Excerpts from a dataset:
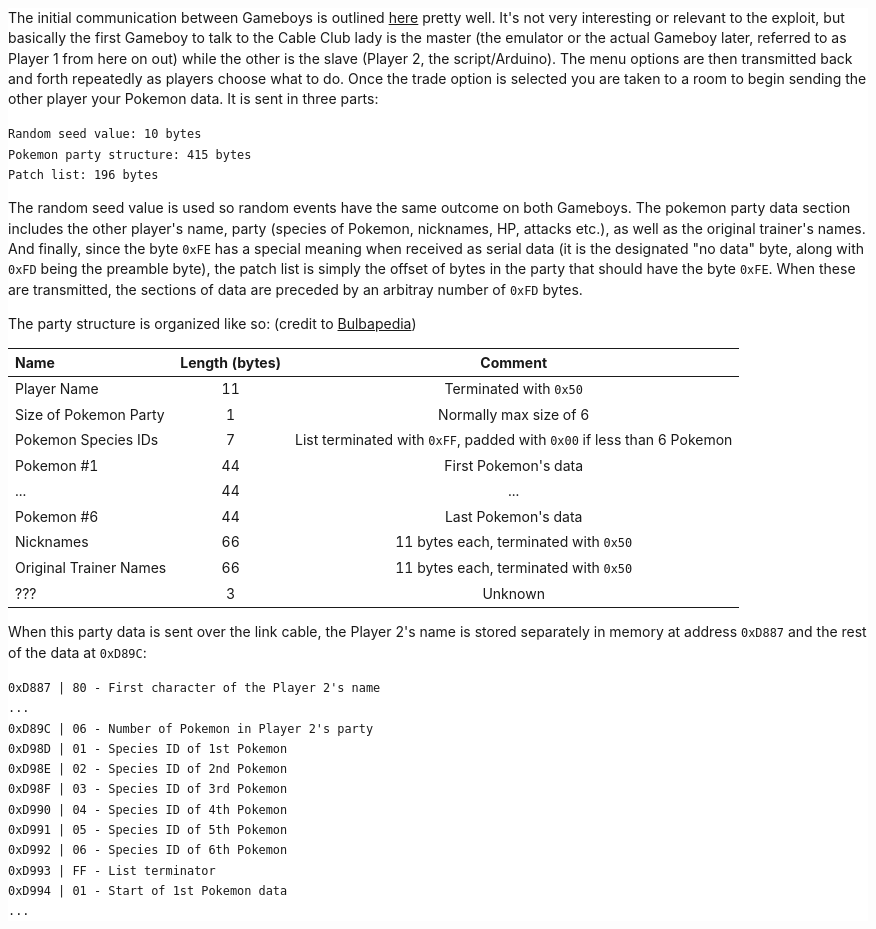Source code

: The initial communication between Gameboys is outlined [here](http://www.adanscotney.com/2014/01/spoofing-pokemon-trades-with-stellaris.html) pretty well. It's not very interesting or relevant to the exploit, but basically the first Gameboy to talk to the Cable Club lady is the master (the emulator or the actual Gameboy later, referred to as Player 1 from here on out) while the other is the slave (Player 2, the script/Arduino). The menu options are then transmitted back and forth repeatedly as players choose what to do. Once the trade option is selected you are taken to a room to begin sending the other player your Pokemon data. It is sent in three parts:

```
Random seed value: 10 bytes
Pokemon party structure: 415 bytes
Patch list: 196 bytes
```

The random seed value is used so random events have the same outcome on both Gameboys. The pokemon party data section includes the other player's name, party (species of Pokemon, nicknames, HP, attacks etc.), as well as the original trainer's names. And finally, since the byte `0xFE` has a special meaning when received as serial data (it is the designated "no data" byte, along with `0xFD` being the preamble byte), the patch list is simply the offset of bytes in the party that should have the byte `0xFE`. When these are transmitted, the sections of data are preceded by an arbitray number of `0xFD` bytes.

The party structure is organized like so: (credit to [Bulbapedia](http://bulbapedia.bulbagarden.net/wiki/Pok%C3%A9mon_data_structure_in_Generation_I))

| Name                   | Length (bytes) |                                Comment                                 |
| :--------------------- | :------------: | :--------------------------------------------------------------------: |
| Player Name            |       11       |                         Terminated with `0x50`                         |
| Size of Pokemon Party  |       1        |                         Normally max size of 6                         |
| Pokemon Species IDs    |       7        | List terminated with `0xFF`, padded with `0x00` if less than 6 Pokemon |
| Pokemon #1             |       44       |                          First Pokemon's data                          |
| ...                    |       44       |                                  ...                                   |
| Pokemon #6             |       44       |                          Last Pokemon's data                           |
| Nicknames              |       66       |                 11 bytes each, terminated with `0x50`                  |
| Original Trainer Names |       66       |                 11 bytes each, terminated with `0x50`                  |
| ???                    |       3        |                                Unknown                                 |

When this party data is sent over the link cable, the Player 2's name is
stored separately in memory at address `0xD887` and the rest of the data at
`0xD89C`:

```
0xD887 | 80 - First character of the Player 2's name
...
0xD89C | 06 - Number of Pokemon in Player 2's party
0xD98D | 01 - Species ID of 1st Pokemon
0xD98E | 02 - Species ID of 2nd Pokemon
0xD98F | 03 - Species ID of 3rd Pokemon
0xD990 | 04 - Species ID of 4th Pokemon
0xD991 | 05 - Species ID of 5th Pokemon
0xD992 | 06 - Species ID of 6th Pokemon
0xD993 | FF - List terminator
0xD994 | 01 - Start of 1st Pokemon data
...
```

* What the task requires:
Lines in the data that include the word "each" should all be copied.

* Exercise output:
| Nicknames              |       66       |                 11 bytes each, terminated with `0x50`                  |
| Original Trainer Names |       66       |                 11 bytes each, terminated with `0x50`                  |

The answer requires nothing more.